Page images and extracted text
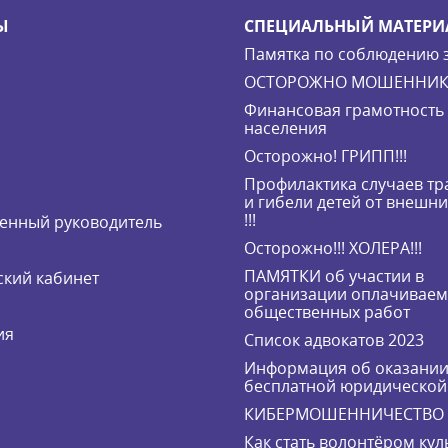
Ы
СПЕЦИАЛЬНЫЙ МАТЕРИ
Памятка по соблюдению 
ОСТОРОЖНО МОШЕННИК
Финансовая грамотность
населения
Осторожно! ГРИПП!!!
Профилактика случаев т
и гибели детей от внешн
!!!
енный руководитель
Осторожно!!! ХОЛЕРА!!!
ПАМЯТКИ об участии в
кий кабинет
организации оплачивае
общественных работ
ия
Список адвокатов 2023
Информация об оказани
бесплатной юридическо
КИБЕРМОШЕННИЧЕСТВО
Как стать волонтёром кул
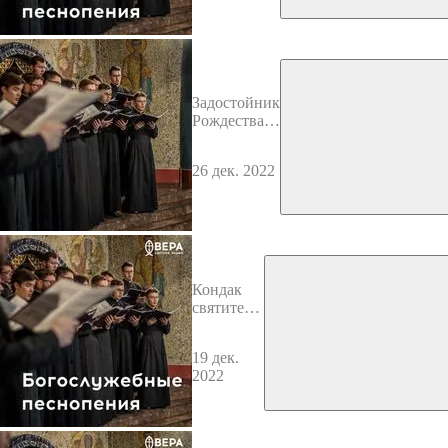
Задостойник
Рождества
Христова
26 дек. 2022
Кондак
святителю
Николаю
19 дек.
2022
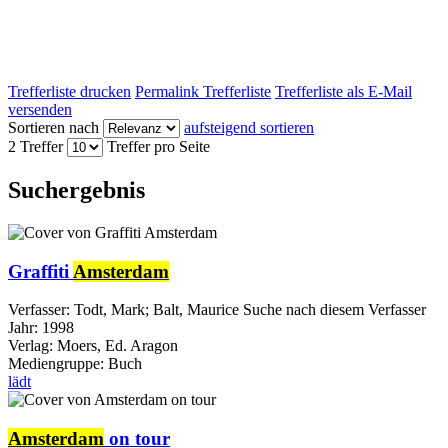
Trefferliste drucken
Permalink Trefferliste
Trefferliste als E-Mail
versenden
Sortieren nach
aufsteigend sortieren
2 Treffer
Treffer pro Seite
Suchergebnis
Graffiti
Amsterdam
Verfasser:
Todt, Mark
;
Balt, Maurice
Suche nach diesem Verfasser
Jahr:
1998
Verlag:
Moers, Ed. Aragon
Mediengruppe:
Buch
lädt
Amsterdam
on tour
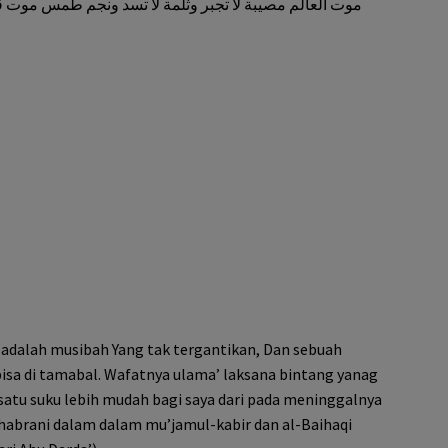
موت العالم مصيبة لا تجبر وثلمة لا تسد ونجم طمس موت ق
adalah musibah Yang tak tergantikan, Dan sebuah
bisa di tamabal. Wafatnya ulama’ laksana bintang yanag
atu suku lebih mudah bagi saya dari pada meninggalnya
habrani dalam dalam mu’jamul-kabir dan al-Baihaqi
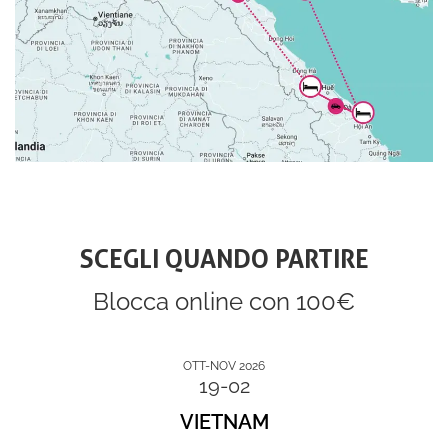
SCEGLI QUANDO PARTIRE
Blocca online con 100€
OTT-NOV 2026
19-02
VIETNAM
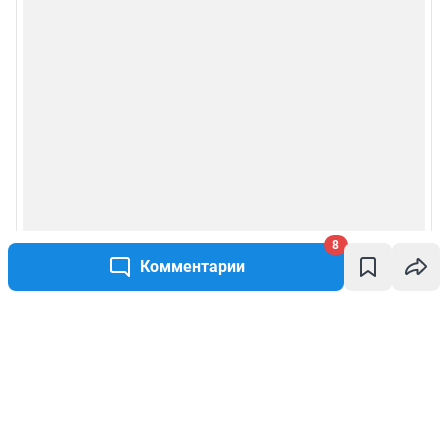
8
Комментарии
Написать комментарий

▶ **Task requirements**: Pictures are to be dropped, and every record is to be copied exactly.

▶ **Task solution**:
Ы
СПЕЦИАЛЬНЫЙ МАТЕРИ
Памятка по соблюдению 
ОСТОРОЖНО МОШЕННИК
Финансовая грамотность
населения
Осторожно! ГРИПП!!!
Профилактика случаев т
и гибели детей от внешн
!!!
енный руководитель
Осторожно!!! ХОЛЕРА!!!
ПАМЯТКИ об участии в
кий кабинет
организации оплачивае
общественных работ
ия
Список адвокатов 2023
Информация об оказани
бесплатной юридическо
КИБЕРМОШЕННИЧЕСТВО
Как стать волонтёром кул
Задостойник
Рождества
Христова
26 дек. 2022
Кондак
святителю
Николаю
19 дек.
2022
Trefferliste drucken
Permalink Trefferliste
Trefferliste als E-Mail
versenden
Sortieren nach
aufsteigend sortieren
2 Treffer
Treffer pro Seite
Suchergebnis
Graffiti
Amsterdam
Verfasser:
Todt, Mark
;
Balt, Maurice
Suche nach diesem Verfasser
Jahr:
1998
Verlag:
Moers, Ed. Aragon
Mediengruppe:
Buch
lädt
Amsterdam
on tour
موت العالم مصيبة لا تجبر وثلمة لا تسد ونجم طمس موت ق
adalah musibah Yang tak tergantikan, Dan sebuah
bisa di tamabal. Wafatnya ulama’ laksana bintang yanag
atu suku lebih mudah bagi saya dari pada meninggalnya
habrani dalam dalam mu’jamul-kabir dan al-Baihaqi
SCEGLI QUANDO PARTIRE
Blocca online con 100€
OTT-NOV 2026
19-02
VIETNAM
8
Комментарии
Написать комментарий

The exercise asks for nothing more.